Un référendum puis rien

Au carrefour des Ardillières.

François Hollande a cru pouvoir sortir de l'impasse en convoquant un référendum local le 26 juin 2016 sur le transfert de l'aéroport de Nantes-Atlantique vers la commune de Notre-Dame-des-Landes. Le projet a été approuvé à 55,17 %, mais la consultation n'a finalement rien réglé. Les opposants estiment qu'elle a été "taillée sur mesure pour obtenir un oui", les partisans estiment légitime d'exiger le début des travaux. "Il n'existe plus aucun obstacle juridique", martèle Mathias Crouzet. Mais les autorités se gardent bien de bouger. L'évacuation forcément délicate de la ZAD n'est pas une priorité pour un président et un gouvernement en fin de mandat, a fortiori alors que la France est en état d'urgence et ses forces de l'ordre mobilisées pour le renforcement du plan Vigipirate.
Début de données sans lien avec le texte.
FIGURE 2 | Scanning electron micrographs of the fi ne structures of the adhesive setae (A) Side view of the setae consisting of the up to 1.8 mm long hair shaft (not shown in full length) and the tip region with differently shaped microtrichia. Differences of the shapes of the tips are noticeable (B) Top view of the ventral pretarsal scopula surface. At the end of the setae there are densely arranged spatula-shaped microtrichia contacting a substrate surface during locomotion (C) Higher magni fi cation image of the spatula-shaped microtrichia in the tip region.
Les opposants ne relâchent donc pas la pression. "L'occupation du terrain est indissociable des actions politiques et juridiques", pense Claude Colas. Alors les gens du coin continuent à introduire des recours en justice. Les expropriés ont récemment demandé à la justice la rétrocession de leurs biens, terres agricoles, habitations, bâtiments d'élevage. Ils escomptent aussi beaucoup de la fin de la déclaration d'utilité publique qui deviendra obsolète au début de l'année prochaine si le premier coup de pelle n'est pas donné d'ici là.

"Je voudrais que cela s'arrête,
pour mes enfants."

Sylvain Fresneau

"C'est le combat d'une vie. Nos volontés pourraient servir à autre chose", soupire l'éleveur, dont le fils de 24 ans, jeune père, veut continuer à faire vivre l'exploitation.

"Personnellement, je pense qu'ils ne peuvent plus faire cet aéroport. On a réussi à mobiliser à un niveau très large. Nous avons des comités de soutien qui sont prêts à se mobiliser dans toute la France. Vider la ZAD serait une opération à très haut risque pour les politiciens", pense Claude Colas. "Si l'on perd malgré tout, on pourra se regarder dans une glace", reprend Sylvain Fresneau. "Si cet aéroport se fait finalement, ce ne sera pas grâce à nous."

Sabine Verhest
Envoyée spéciale à Notre-Dame-des-Landes

Un croisement de routes au milieu de la ZAD.